- **Prompt A**
In the transcript, what rule did Albert Grossman say he would enforce when he signed Janis and Big Brother?
- **Prompt B**
Continue the transcript, starting right after its final sentence.

Speaker 1 (01:31:08):
I've never heard, so it's amazing. So I don't know.
Speaker 2 (01:31:14):
Maybe Clive Davis kills women if you'r Diddy's buddy in
the record industry. Let's see, how would the New York
Times report this if he were a young black teenager
killed by a police.
Speaker 1 (01:31:25):
Clive Davis was no angel. Also, Albert Grossman was a
piece of shit.
Speaker 2 (01:31:29):
When Albert Grossman signed Janis and Big Brother in nineteen
sixty seven, he said he would not tolerate any intravenous
drug use, and all five of them agreed to abide
by the rule. However, upon discovering in spring of nineteen
sixty nine that Joplin was injecting drugs anyway, Albert Grossman
did not confront her.
Speaker 1 (01:31:46):
Guess what he did.
Speaker 2 (01:31:47):
Instead tell us he took out a life insurance policy
on her, ensuring that he would receive two hundred thousand
dollars in the event that she died in an accident.

- **Data under study**
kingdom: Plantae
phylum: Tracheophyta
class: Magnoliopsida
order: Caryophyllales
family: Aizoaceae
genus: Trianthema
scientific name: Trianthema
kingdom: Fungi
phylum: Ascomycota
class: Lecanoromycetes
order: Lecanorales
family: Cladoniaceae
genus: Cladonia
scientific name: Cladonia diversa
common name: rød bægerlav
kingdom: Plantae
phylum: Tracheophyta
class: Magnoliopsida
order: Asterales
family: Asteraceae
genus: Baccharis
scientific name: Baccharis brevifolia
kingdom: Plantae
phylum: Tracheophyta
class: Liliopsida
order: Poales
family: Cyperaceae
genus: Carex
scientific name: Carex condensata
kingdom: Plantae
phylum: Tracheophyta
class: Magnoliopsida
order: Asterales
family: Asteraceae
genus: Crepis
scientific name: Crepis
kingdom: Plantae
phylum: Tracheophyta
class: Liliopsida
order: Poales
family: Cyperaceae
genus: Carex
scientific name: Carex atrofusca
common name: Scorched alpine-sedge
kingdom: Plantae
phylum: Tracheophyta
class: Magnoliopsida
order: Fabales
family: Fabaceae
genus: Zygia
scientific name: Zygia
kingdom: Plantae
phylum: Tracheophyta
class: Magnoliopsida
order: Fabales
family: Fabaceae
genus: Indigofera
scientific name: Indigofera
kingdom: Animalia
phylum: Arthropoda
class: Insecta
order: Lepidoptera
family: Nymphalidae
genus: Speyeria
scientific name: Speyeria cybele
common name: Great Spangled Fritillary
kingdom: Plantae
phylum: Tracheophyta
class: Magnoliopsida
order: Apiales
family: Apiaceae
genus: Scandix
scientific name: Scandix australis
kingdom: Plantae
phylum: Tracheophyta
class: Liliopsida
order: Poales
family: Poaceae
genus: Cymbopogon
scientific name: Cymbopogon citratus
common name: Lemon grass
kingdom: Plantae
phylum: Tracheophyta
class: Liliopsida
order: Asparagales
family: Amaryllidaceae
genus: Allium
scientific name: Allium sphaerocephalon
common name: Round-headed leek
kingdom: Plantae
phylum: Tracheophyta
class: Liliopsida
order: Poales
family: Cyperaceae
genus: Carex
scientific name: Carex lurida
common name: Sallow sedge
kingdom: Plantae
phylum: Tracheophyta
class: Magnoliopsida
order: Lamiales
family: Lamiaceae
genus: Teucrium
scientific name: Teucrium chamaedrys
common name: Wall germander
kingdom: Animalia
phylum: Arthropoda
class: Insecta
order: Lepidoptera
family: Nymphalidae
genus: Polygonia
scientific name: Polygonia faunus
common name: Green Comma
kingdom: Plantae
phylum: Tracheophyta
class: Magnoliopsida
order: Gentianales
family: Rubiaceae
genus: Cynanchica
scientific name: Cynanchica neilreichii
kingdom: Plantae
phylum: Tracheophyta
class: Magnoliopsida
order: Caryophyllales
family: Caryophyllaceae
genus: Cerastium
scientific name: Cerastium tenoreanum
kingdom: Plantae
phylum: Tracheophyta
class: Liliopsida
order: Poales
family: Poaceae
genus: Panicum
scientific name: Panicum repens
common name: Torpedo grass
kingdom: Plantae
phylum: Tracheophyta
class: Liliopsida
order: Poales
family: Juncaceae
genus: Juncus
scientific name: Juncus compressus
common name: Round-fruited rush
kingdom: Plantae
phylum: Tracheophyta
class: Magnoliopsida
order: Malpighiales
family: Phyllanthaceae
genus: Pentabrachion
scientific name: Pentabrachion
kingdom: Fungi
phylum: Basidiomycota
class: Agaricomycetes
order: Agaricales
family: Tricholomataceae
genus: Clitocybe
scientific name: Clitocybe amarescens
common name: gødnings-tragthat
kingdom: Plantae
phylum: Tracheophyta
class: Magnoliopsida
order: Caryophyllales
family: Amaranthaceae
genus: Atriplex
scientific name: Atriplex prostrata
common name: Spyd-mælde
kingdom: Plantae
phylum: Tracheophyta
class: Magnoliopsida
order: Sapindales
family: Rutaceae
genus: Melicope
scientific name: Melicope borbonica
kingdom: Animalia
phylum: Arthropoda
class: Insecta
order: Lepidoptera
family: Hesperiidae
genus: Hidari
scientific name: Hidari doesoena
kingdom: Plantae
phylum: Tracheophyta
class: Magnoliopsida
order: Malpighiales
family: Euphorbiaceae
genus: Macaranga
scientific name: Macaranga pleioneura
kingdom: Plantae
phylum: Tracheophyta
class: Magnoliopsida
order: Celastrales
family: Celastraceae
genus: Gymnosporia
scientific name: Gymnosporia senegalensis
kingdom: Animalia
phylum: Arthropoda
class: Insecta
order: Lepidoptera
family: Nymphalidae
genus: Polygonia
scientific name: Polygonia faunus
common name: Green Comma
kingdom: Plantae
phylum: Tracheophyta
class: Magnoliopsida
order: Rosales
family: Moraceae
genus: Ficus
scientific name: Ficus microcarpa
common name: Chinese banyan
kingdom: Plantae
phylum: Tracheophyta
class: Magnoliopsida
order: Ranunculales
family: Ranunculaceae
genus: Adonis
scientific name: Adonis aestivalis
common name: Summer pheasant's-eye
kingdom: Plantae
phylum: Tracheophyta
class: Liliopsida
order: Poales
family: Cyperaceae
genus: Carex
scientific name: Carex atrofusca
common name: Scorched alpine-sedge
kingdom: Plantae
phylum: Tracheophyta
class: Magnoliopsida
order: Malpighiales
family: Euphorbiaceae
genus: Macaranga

- **Result A**
He would not tolerate any intravenous drug use.

- **Result B**
Speaker 1 (01:31:55):
His yearly premium was thirty five hundred dollars, which.
Speaker 2 (01:31:58):
Meant that he stood to gain quite a profit about
one hundred and twelve thousand dollars actually in nineteen seventy
four money when Janis died and after the litigation where
the insurance company was attempting to prove that her death
was a suicide not an accident. So then Grossman, as
part of the testimony, lies and says that he had
never known the extent of joplin substance abuse when she
(01:32:20):
was alive, and that he secured her accidental death policy
quote with air crashes in mind.
Speaker 3 (01:32:26):
I'm in no way shape or forum siding with insurance companies,
right now, I'm actually surprised that they count drug overdose
as an accidental death.
Speaker 1 (01:32:36):
You're missing the forest for the fucking trees here, buddy,
he took out an insurance policy, or after he found
out she was shooting up, I'm instead of putting her,
instead of putting her in rehab.
Speaker 3 (01:32:47):
The scumbaggery of the music industry doesn't surprise me. The
fact that there is a loophole in the insurance company
that surprised.
Speaker 1 (01:32:55):
Yes, that does.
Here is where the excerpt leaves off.